At Monday 10/15/2007 03:51 PM, you wrote:
>so for i have this code but i dont know how ot make it say 99.99 =
>ninty nine point ninty nine
> when i input it
>
> #include<stdio.h>
>#include<string.h>
>#include<iostream.h>
> int digit;
>int main(void)
>{
>printf("Please enter a number between 0 and 99.99: \n");
> scanf("%d");
> switch(digit)
> {
> case 0: printf("Zero");
> break;
> case 1: printf("One");
> break;
> case 2: printf("Two");
> break;
> case 3: printf("Three");
> break;
> case 4:printf("Four");
> break;
> case 5:printf("Five");
> break;
> case 6:printf("Six");
> break;
> case 7:printf("Seven");
> break;
> case 8:printf("Eight");
> break;
> case 9:printf("Nine");
> break;
> case 11:printf("Ten");
> break;
> case 12:printf("Three");
> break;
> default: printf("Just a Test");
> printf("%d \n", digit);
> }
>}
>
Okay, for fun I wrote the program. It will work for numbers up to
1999999999.1999999999.
I used two output methods; one to print just the "numbers" (e.g. nine
nine point nine nine) and another to print the actual "words" (e.g.

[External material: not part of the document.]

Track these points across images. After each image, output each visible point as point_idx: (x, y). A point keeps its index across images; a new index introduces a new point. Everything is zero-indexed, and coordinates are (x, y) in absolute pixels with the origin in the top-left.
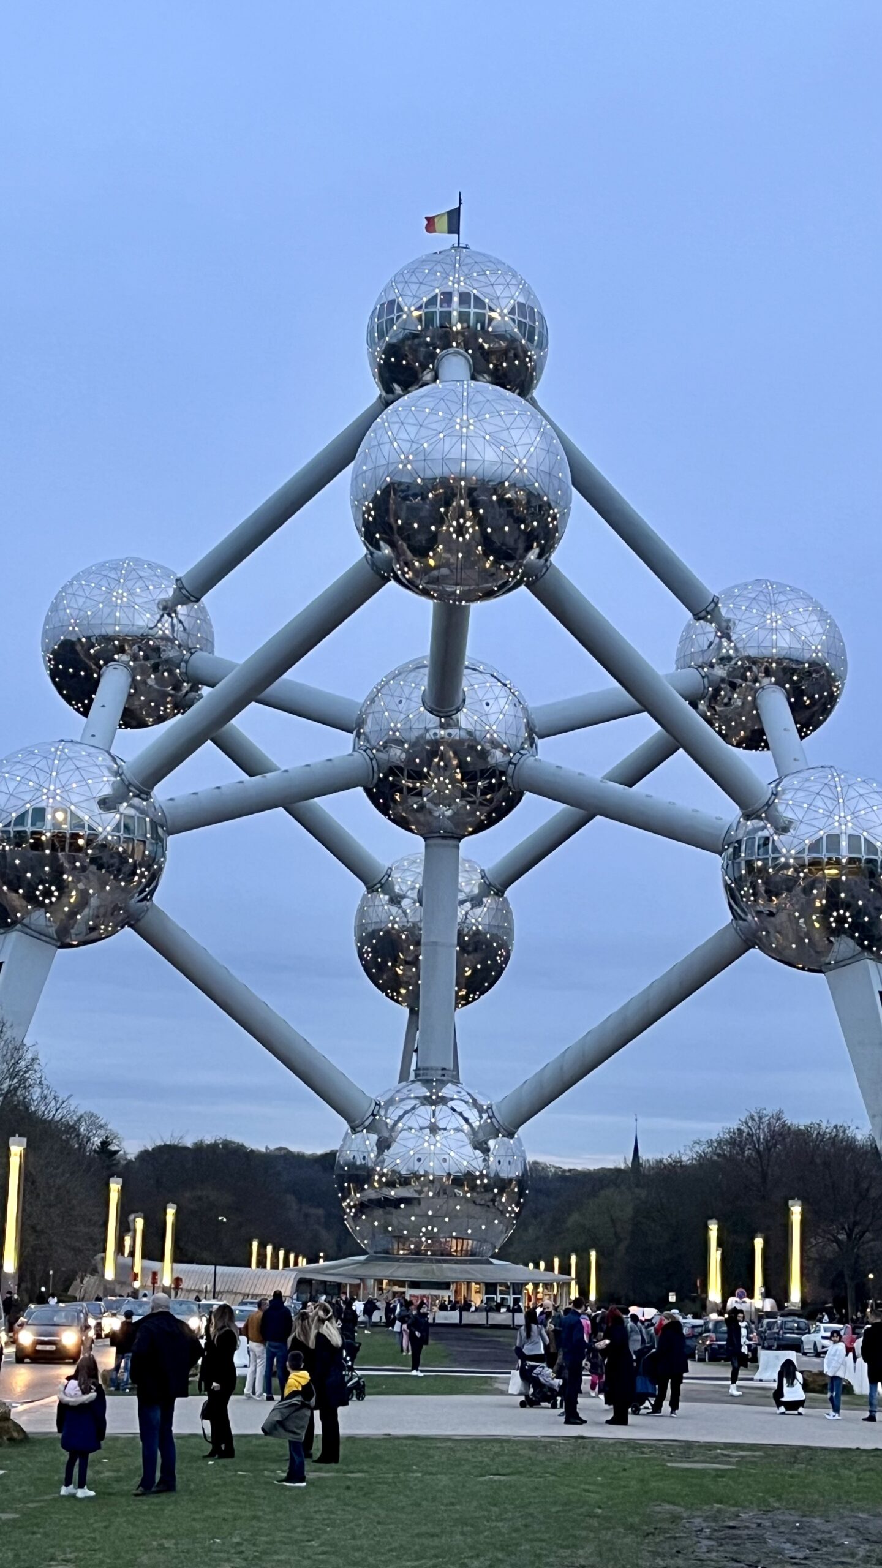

ninety-nine point ninety-nine).
As a test, I used the first method for numbers to the left of the
decimal, and the second for numbers to the right of the decimal.
Here is a sample output:
Your number was 99.99
NINETY-NINE POINT NINE NINE
Your number was 519625.9823
FIVE HUNDRED NINETEEN THOUSAND SIX HUNDRED TWENTY-FIVE POINT NINE
EIGHT TWO THREE
Your number was 1234567890.987654321
ONE BILLION TWO HUNDRED THIRTY-FOUR MILLION FIVE HUNDRED SIXTY-SEVEN
THOUSAND EIGHT HUNDRED NINETY POINT NINE EIGHT SEVEN SIX FIVE FOUR
THREE TWO ONE
Your number was 2007.10
TWO THOUSAND SEVEN POINT ONE ZERO
The "numbers" code is quite simple, You will need to do a lot more
checking to implement the "words" code, like check the previous digit
(and decimal position) to accommodate "teens" and "*ty-" numbers.
Is this what you are trying to do?
~Rick